■ **Enunciado do exercício**
Indique, por favor, qual é a empresa que o grupo P.A.I.N. tem como alvo, segundo o texto sobre Nan Goldin.

■ **Texto em estudo**
A verdade de Nan Goldin

Vendo ou revendo as fotografias de Nan Goldin no filme Toda a Beleza e a Carnificina, de Laura Poitras (um dos títulos nomeados para o Óscar de Melhor Documentário, já em exibição nas salas portuguesas), não pude deixar de pensar na tocante singularidade dos seus retratos e, sobretudo, autorretratos. Mais exatamente: no modo como as suas imagens carrilam uma noção dinâmica de identidade que resiste, ponto por ponto, à obscenidade democrática das redes a que chamaram "sociais".

Observe-se a atual proliferação de selfies, sobretudo no Instagram. No momento em que escrevo, são mais de 450 milhões de imagens (com a indicação: #selfie). Para lá das exceções, tal avalancha é tristemente reveladora da falta de imaginação gerada pela saturação de imagens em que vivemos - ou somos obrigados a viver. Para se representarem ou autorrepresentarem através de uma imagem, milhões de pessoas de todos os cantos do planeta mais não querem, ou mais não exigem de si próprias, para lá de erguerem o telemóvel com uma mão, rindo ou sorrindo para o ecrã, elegendo-se como protagonistas de um destino que parece esgotar-se no gélido absurdo do instante.

Desmentindo as múltiplas hipóteses criativas do olhar de fotógrafos como Henri Cartier-Bresson, Robert Frank ou Gérard Castello-Lopes, a velha designação de instantâneo fotográfico anula-se, assim, no seu grau zero. Já não se trata de conceber e praticar o instantâneo como um ícone paradoxal da vertigem do tempo que passa. Nada disso: na maior parte dos casos, através da banalidade da selfie, o fotografado parece acreditar na sua triste encarnação como entidade transcendental - a vulgaridade da pose alimenta a ilusão de uma bênção da eternidade.

O filme de Laura Poitras não começa pelas fotografias de Nan Goldin, antes destacando a sua militância no grupo P.A.I.N. (Prescription Addition Intervention Now). O alvo do grupo é a Purdue Pharma, companhia de produtos farmacêuticos da família Sackler, por causa do seu papel na epidemia dos opioides que abalou a sociedade norte-americana: Nan Goldin, ela própria marcada por esse flagelo, denuncia as doações dos Sackler a diversas instituições e museus como um modo de ocultar as suas responsabilidades na circulação de medicamentos que criaram brutais formas de dependência.

■ **Dados extraídos**
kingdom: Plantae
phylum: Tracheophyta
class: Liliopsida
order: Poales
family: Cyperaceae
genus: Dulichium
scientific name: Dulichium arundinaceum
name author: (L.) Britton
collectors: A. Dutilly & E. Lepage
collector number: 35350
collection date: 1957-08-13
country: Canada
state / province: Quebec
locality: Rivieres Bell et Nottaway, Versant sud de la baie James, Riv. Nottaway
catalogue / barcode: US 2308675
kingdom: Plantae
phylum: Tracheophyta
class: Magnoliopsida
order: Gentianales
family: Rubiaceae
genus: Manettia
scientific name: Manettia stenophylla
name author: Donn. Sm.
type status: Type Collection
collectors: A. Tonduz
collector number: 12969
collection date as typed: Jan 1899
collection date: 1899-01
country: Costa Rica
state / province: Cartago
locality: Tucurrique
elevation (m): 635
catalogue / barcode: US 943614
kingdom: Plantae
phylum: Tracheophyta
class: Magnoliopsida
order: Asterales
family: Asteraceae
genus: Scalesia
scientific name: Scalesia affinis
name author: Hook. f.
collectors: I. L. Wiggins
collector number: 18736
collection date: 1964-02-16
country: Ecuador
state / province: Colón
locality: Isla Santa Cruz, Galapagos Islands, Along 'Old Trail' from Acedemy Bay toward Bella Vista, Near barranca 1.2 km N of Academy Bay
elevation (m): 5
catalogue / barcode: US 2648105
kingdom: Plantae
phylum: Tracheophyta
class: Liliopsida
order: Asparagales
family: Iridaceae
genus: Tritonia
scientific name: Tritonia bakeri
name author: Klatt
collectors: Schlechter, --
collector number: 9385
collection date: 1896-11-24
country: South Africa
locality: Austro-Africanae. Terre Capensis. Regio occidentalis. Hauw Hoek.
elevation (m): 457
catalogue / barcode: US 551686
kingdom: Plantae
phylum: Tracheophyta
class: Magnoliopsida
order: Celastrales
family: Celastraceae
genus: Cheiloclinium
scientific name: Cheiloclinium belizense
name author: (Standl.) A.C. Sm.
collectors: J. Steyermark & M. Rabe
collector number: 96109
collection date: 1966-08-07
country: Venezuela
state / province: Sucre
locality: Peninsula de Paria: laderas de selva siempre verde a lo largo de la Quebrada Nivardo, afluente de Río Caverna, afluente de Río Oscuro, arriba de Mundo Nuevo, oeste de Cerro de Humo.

■ **Resposta do exercício**
A Purdue Pharma, companhia de produtos farmacêuticos da família Sackler.